Material provided:
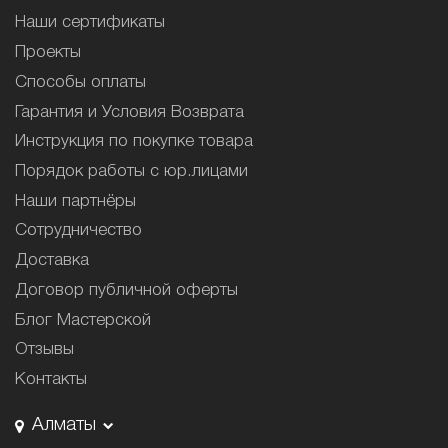
Наши сертификаты
Проекты
Способы оплаты
Гарантия и Условия Возврата
Инструкция по покупке товара
Порядок работы с юр.лицами
Наши партнёры
Сотрудничество
Доставка
Договор публичной оферты
Блог Мастерской
Отзывы
Контакты
Алматы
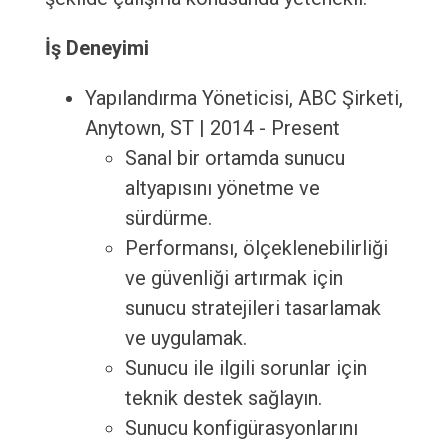
İş Deneyimi
Yapılandırma Yöneticisi, ABC Şirketi,
Anytown, ST | 2014 - Present
Sanal bir ortamda sunucu
altyapısını yönetme ve
sürdürme.
Performansı, ölçeklenebilirliği
ve güvenliği artırmak için
sunucu stratejileri tasarlamak
ve uygulamak.
Sunucu ile ilgili sorunlar için
teknik destek sağlayın.
Sunucu konfigürasyonlarını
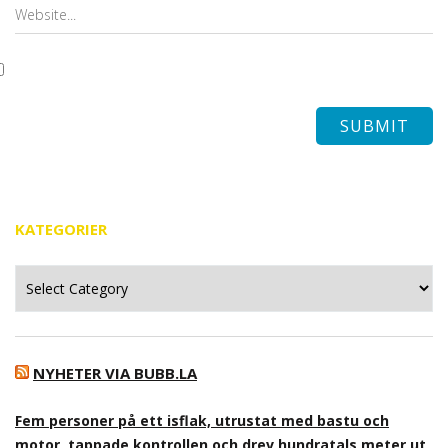
KATEGORIER
Kategorier
NYHETER VIA BUBB.LA
Fem personer på ett isflak, utrustat med bastu och
motor, tappade kontrollen och drev hundratals meter ut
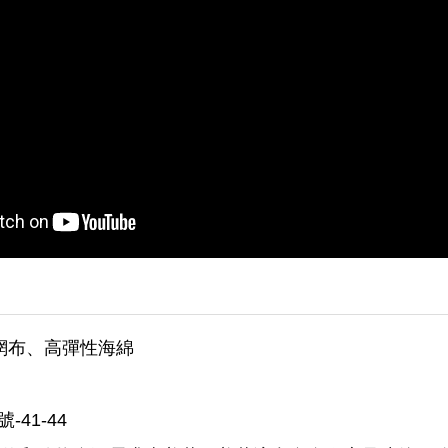
烯網布、高彈性海綿
號-41-44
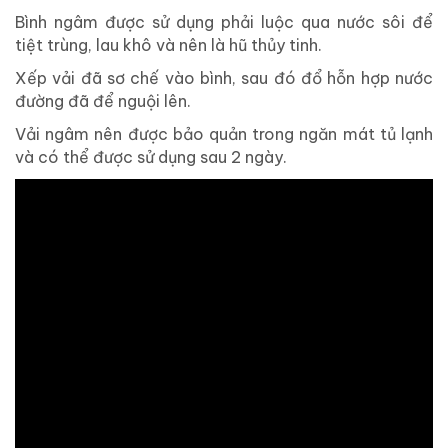
Bình ngâm được sử dụng phải luộc qua nước sôi để
tiệt trùng, lau khô và nên là hũ thủy tinh.
Xếp vải đã sơ chế vào bình, sau đó đổ hỗn hợp nước
đường đã để nguội lên.
Vải ngâm nên được bảo quản trong ngăn mát tủ lạnh
và có thể được sử dụng sau 2 ngày.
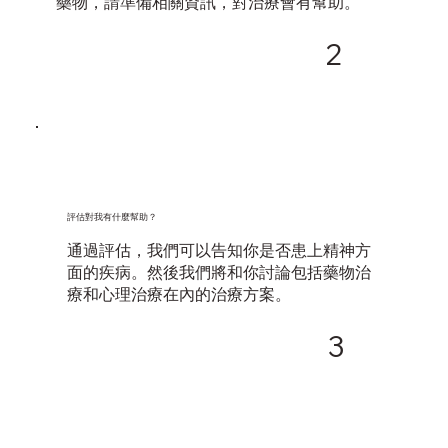
藥物，請準備相關資訊，對治療會有幫助。
2
​評估對我有什麼幫助？
通過評估，我們可以告知你是否患上精神方
面的疾病。然後我們將和你討論包括藥物治
療和心理治療在內的治療方案。
3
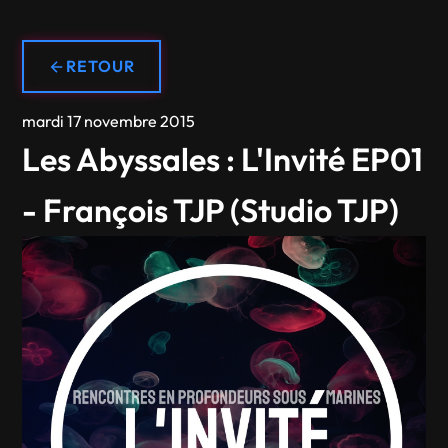
RETOUR
mardi 17 novembre 2015
Les Abyssales : L'Invité EP01
- François TJP (Studio TJP)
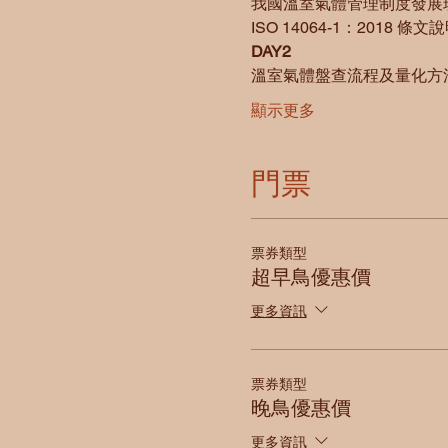
我國溫室氣體管理制度發展
ISO 14064-1：2018 條文
DAY2
溫室氣體盤查流程及量化方
顯示更多
門票
票券類型
超早鳥優惠價
更多資訊
票券類型
晚鳥優惠價
更多資訊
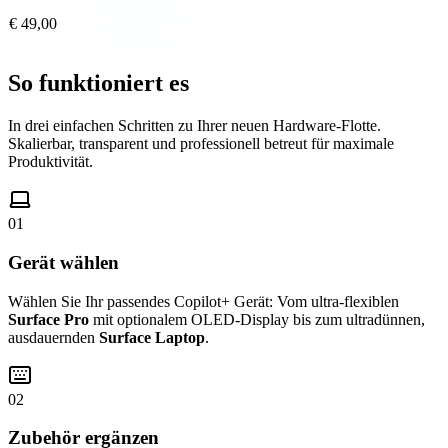
€ 49,00
So funktioniert es
In drei einfachen Schritten zu Ihrer neuen Hardware-Flotte.
Skalierbar, transparent und professionell betreut für maximale
Produktivität.
01
Gerät wählen
Wählen Sie Ihr passendes Copilot+ Gerät: Vom ultra-flexiblen
Surface Pro
mit optionalem OLED-Display bis zum ultradünnen,
ausdauernden
Surface Laptop
.
02
Zubehör ergänzen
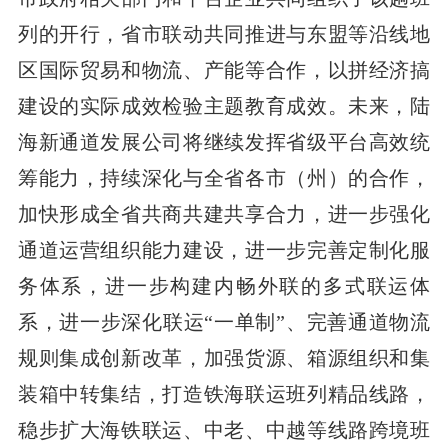
列的开行，省市联动共同推进与东盟等沿线地
区国际贸易和物流、产能等合作，以拼经济搞
建设的实际成效检验主题教育成效。未来，陆
海新通道发展公司将继续发挥省级平台高效统
筹能力，持续深化与全省各市（州）的合作，
加快形成全省共商共建共享合力，进一步强化
通道运营组织能力建设，进一步完善定制化服
务体系，进一步构建内畅外联的多式联运体
系，进一步深化联运“一单制”、完善通道物流
规则集成创新改革，加强货源、箱源组织和集
装箱中转集结，打造铁海联运班列精品线路，
稳步扩大海铁联运、中老、中越等线路跨境班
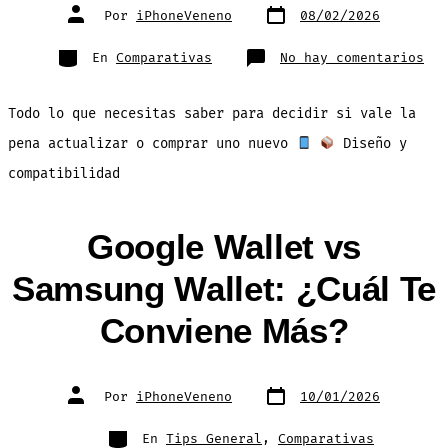
Fecha
Autor
Por
iPhoneVeneno
08/02/2026
de
de
publicación
la
entrada
Categorías
en
En
Comparativas
No hay comentarios
Air
1
vs
Air
Todo lo que necesitas saber para decidir si vale la
2:
Com
Com
pena actualizar o comprar uno nuevo
Diseño y
compatibilidad
Google Wallet vs
Samsung Wallet: ¿Cuál Te
Conviene Más?
Fecha
Autor
Por
iPhoneVeneno
10/01/2026
de
de
publicación
la
entrada
Categorías
En
Tips General
,
Comparativas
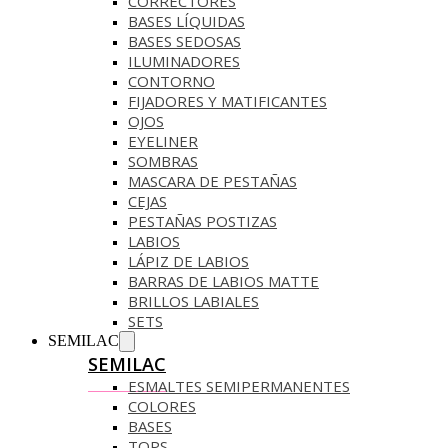
CORRECTORES
BASES LÍQUIDAS
BASES SEDOSAS
ILUMINADORES
CONTORNO
FIJADORES Y MATIFICANTES
OJOS
EYELINER
SOMBRAS
MASCARA DE PESTAÑAS
CEJAS
PESTAÑAS POSTIZAS
LABIOS
LÁPIZ DE LABIOS
BARRAS DE LABIOS MATTE
BRILLOS LABIALES
SETS
SEMILAC
SEMILAC
ESMALTES SEMIPERMANENTES
COLORES
BASES
TOPS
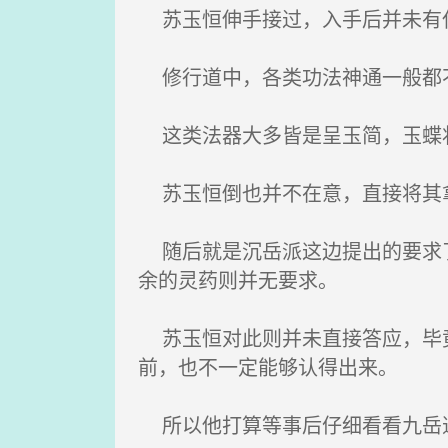
苏玉恒伸手接过，入手后并未有
修行道中，各类功法神通一般都不
这类法器大多皆是呈玉简，玉蝶状
苏玉恒倒也并不在意，直接将其
随后就是沉岳派这边提出的要求了
余的灵药则并无要求。
苏玉恒对此则并未直接答应，毕竟
前，也不一定能够认得出来。
所以他打算等事后仔细看看九岳道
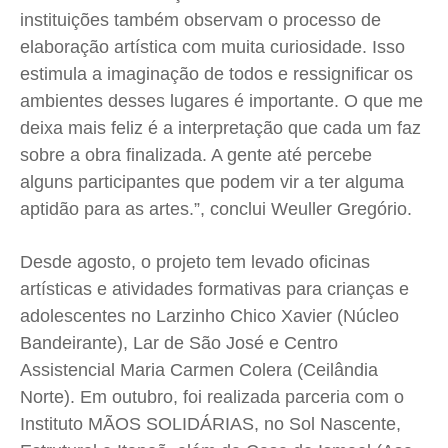
instituições também observam o processo de
elaboração artística com muita curiosidade. Isso
estimula a imaginação de todos e ressignificar os
ambientes desses lugares é importante. O que me
deixa mais feliz é a interpretação que cada um faz
sobre a obra finalizada. A gente até percebe
alguns participantes que podem vir a ter alguma
aptidão para as artes.”, conclui Weuller Gregório.
Desde agosto, o projeto tem levado oficinas
artísticas e atividades formativas para crianças e
adolescentes no Larzinho Chico Xavier (Núcleo
Bandeirante), Lar de São José e Centro
Assistencial Maria Carmen Colera (Ceilândia
Norte). Em outubro, foi realizada parceria com o
Instituto MÃOS SOLIDÁRIAS, no Sol Nascente,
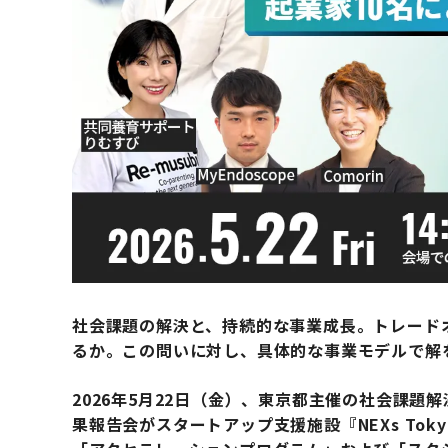
社会課題の解決と、持続的な事業成長。トレード
るか。この問いに対し、具体的な事業モデルで解
2026年5月22日（金）、東京都主催の社会課題解決を
果報告会がスタートアップ支援施設『NEXs To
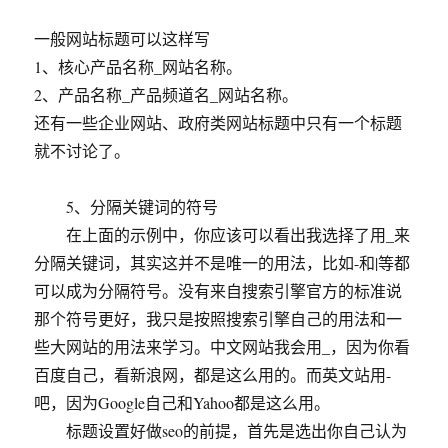
一般网站标题可以这样写
1、核心产品名称_网站名称。
2、产品名称_产品频道名_网站名称。
还有一些企业网站、政府类网站标题中只有一个标题
就不讨论了。
5、分隔关键词的符号
在上面的示例中，你应该可以看出我选择了用_来
分隔关键词，其实这并不是唯一的用法，比如-和|等都
可以成为分隔符号。没有来自搜索引擎官方的标准说
那个符号更好，我只是按照搜索引擎自己的用法和一
些大网站的用法来学习。中文网站我会用_，因为你看
百度自己，看新浪网，都是这么用的。而英文站用-
吧，因为Google自己和Yahoo都是这么用。
标题设置好做seo的前提，首先是选出你自己认为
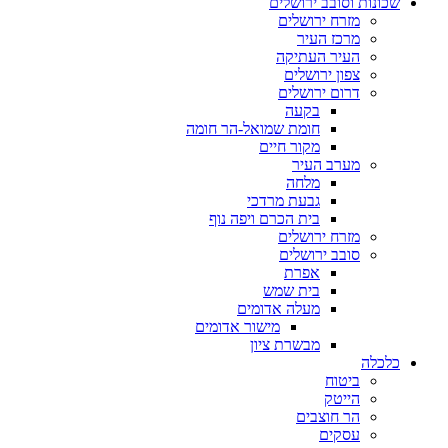
שכונות וסובב ירושלים
מזרח ירושלים
מרכז העיר
העיר העתיקה
צפון ירושלים
דרום ירושלים
בקעה
חומת שמואל-הר חומה
מקור חיים
מערב העיר
מלחה
גבעת מרדכי
בית הכרם ויפה נוף
מזרח ירושלים
סובב ירושלים
אפרת
בית שמש
מעלה אדומים
מישור אדומים
מבשרת ציון
כלכלה
ביטוח
הייטק
הר חוצבים
עסקים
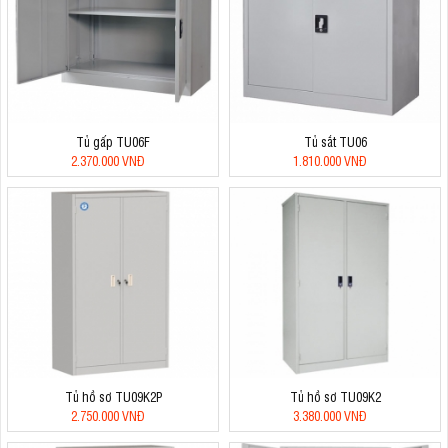
Tủ gấp TU06F
Tủ sắt TU06
2.370.000 VNĐ
1.810.000 VNĐ
Tủ hồ sơ TU09K2P
Tủ hồ sơ TU09K2
2.750.000 VNĐ
3.380.000 VNĐ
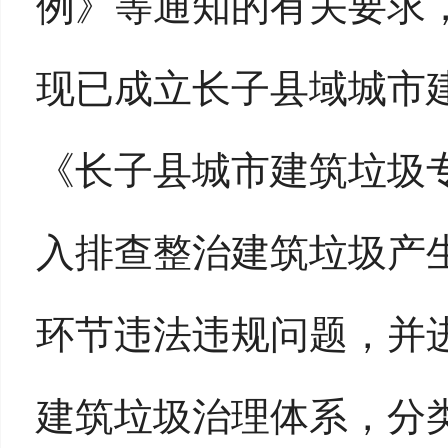
例》等通知的有关要求
现已成立长子县域城市
《长子县城市建筑垃圾
入排查整治建筑垃圾产
环节违法违规问题，并
建筑垃圾治理体系，分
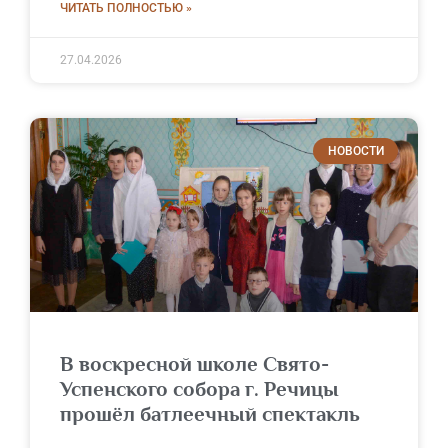
ЧИТАТЬ ПОЛНОСТЬЮ »
27.04.2026
НОВОСТИ
В воскресной школе Свято-
Успенского собора г. Речицы
прошёл батлеечный спектакль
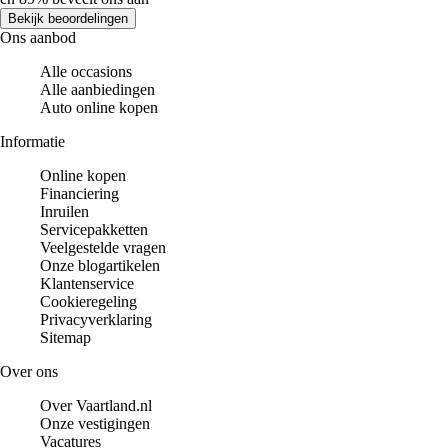
Bekijk beoordelingen
Ons aanbod
Alle occasions
Alle aanbiedingen
Auto online kopen
Informatie
Online kopen
Financiering
Inruilen
Servicepakketten
Veelgestelde vragen
Onze blogartikelen
Klantenservice
Cookieregeling
Privacyverklaring
Sitemap
Over ons
Over Vaartland.nl
Onze vestigingen
Vacatures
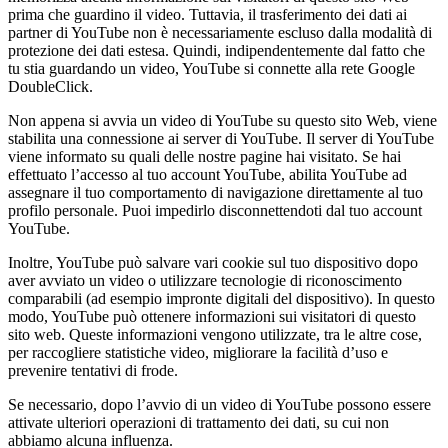
prima che guardino il video. Tuttavia, il trasferimento dei dati ai
partner di YouTube non è necessariamente escluso dalla modalità di
protezione dei dati estesa. Quindi, indipendentemente dal fatto che
tu stia guardando un video, YouTube si connette alla rete Google
DoubleClick.
Non appena si avvia un video di YouTube su questo sito Web, viene
stabilita una connessione ai server di YouTube. Il server di YouTube
viene informato su quali delle nostre pagine hai visitato. Se hai
effettuato l’accesso al tuo account YouTube, abilita YouTube ad
assegnare il tuo comportamento di navigazione direttamente al tuo
profilo personale. Puoi impedirlo disconnettendoti dal tuo account
YouTube.
Inoltre, YouTube può salvare vari cookie sul tuo dispositivo dopo
aver avviato un video o utilizzare tecnologie di riconoscimento
comparabili (ad esempio impronte digitali del dispositivo). In questo
modo, YouTube può ottenere informazioni sui visitatori di questo
sito web. Queste informazioni vengono utilizzate, tra le altre cose,
per raccogliere statistiche video, migliorare la facilità d’uso e
prevenire tentativi di frode.
Se necessario, dopo l’avvio di un video di YouTube possono essere
attivate ulteriori operazioni di trattamento dei dati, su cui non
abbiamo alcuna influenza.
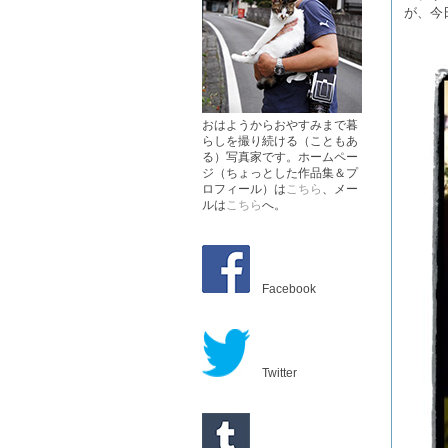
が、今
おはようからおやすみまで暮
らしを撮り続ける（こともあ
る）写真家です。ホームペー
ジ（ちょっとした作品集＆プ
ロフィール）は
こちら
、メー
ルは
こちら
へ。
Facebook
Twitter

Work task: Count the lines in the items above that contain the word "LABIOS" and give only the number.

Exercise solution: 3